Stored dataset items
·····

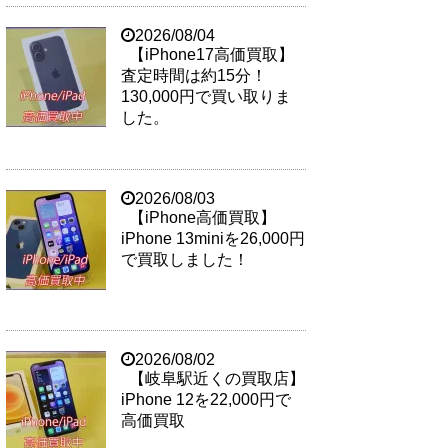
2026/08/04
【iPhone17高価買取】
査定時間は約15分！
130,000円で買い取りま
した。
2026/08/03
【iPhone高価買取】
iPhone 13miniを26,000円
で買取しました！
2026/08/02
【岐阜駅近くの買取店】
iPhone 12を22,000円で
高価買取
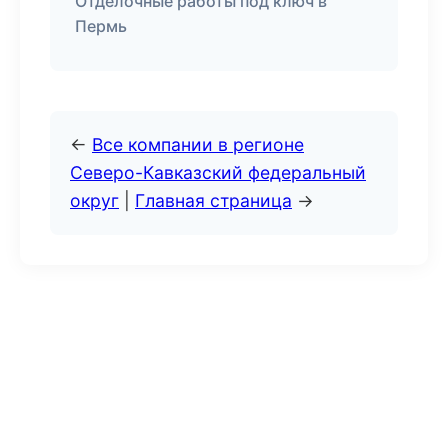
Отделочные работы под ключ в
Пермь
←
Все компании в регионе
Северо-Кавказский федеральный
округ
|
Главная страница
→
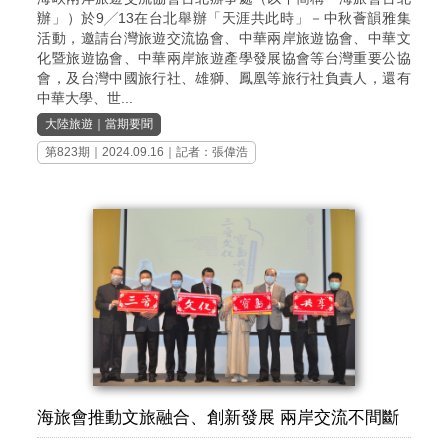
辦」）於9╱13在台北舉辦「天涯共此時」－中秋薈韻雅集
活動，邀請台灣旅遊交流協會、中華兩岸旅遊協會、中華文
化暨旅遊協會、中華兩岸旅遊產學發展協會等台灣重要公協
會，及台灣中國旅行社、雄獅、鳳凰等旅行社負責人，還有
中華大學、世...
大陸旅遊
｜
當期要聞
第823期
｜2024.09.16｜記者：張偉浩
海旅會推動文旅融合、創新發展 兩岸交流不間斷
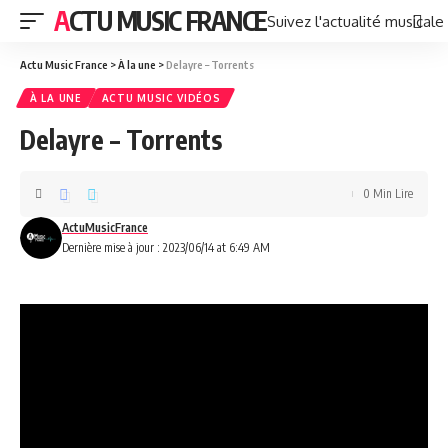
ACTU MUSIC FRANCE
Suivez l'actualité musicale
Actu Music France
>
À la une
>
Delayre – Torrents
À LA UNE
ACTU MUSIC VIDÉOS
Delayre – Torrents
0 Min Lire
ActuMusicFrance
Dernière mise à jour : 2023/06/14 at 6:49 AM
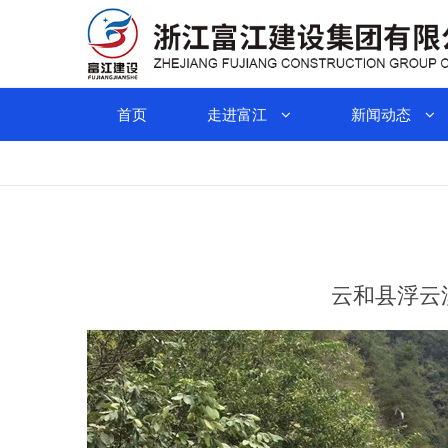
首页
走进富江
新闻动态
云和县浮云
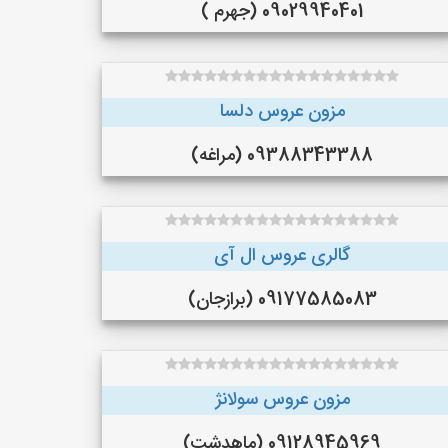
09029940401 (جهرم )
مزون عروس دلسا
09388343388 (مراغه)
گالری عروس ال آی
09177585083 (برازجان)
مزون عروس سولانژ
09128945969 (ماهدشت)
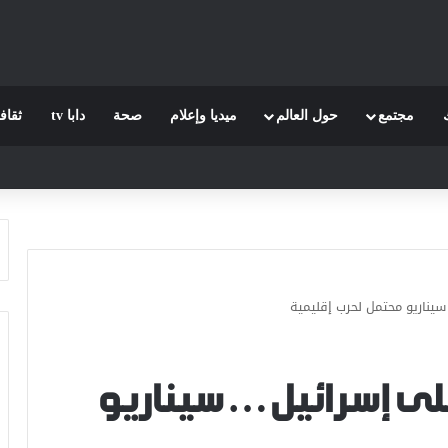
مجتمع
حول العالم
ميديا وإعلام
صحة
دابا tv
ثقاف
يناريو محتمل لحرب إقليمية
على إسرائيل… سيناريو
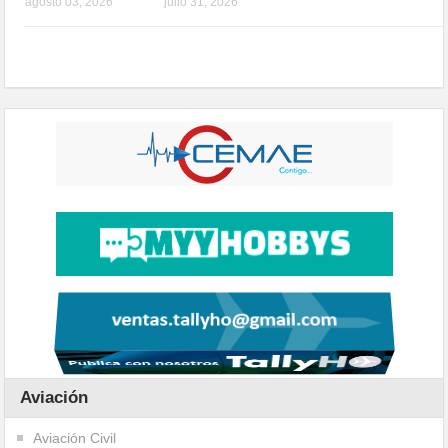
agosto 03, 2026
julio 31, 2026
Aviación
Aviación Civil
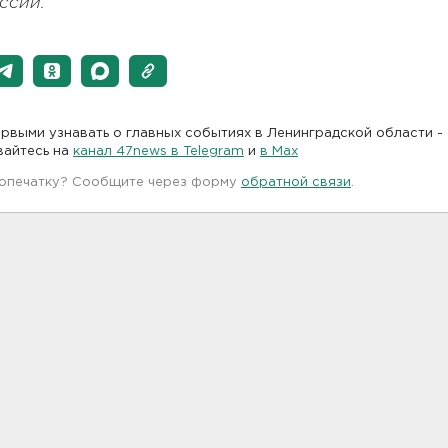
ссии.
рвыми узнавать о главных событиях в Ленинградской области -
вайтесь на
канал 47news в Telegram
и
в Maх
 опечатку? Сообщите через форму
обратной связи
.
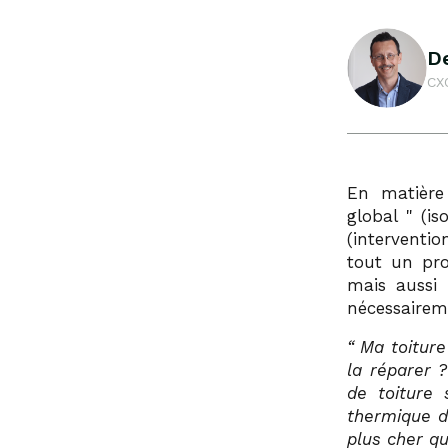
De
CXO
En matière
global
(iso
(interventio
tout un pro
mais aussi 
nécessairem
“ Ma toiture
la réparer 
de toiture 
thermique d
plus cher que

·····

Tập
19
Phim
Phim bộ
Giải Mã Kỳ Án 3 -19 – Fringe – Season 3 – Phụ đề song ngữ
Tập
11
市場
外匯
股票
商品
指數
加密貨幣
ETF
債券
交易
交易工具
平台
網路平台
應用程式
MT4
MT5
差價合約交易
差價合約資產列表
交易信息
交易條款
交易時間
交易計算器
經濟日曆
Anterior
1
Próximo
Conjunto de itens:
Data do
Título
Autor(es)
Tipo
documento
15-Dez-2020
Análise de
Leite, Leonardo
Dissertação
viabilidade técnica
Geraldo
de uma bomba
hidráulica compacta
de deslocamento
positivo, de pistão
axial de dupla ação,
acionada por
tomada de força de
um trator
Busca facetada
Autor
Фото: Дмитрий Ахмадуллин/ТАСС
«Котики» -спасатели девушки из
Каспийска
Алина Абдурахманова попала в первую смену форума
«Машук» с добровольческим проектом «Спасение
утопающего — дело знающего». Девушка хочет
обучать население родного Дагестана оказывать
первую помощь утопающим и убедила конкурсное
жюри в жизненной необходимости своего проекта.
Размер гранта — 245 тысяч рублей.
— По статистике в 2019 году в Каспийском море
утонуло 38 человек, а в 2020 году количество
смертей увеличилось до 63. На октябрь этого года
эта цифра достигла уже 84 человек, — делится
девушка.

·····

Exercise prompt: Within the records above, determine how many lines contain the word "человек". Respond with that number and no other text.

Response: 2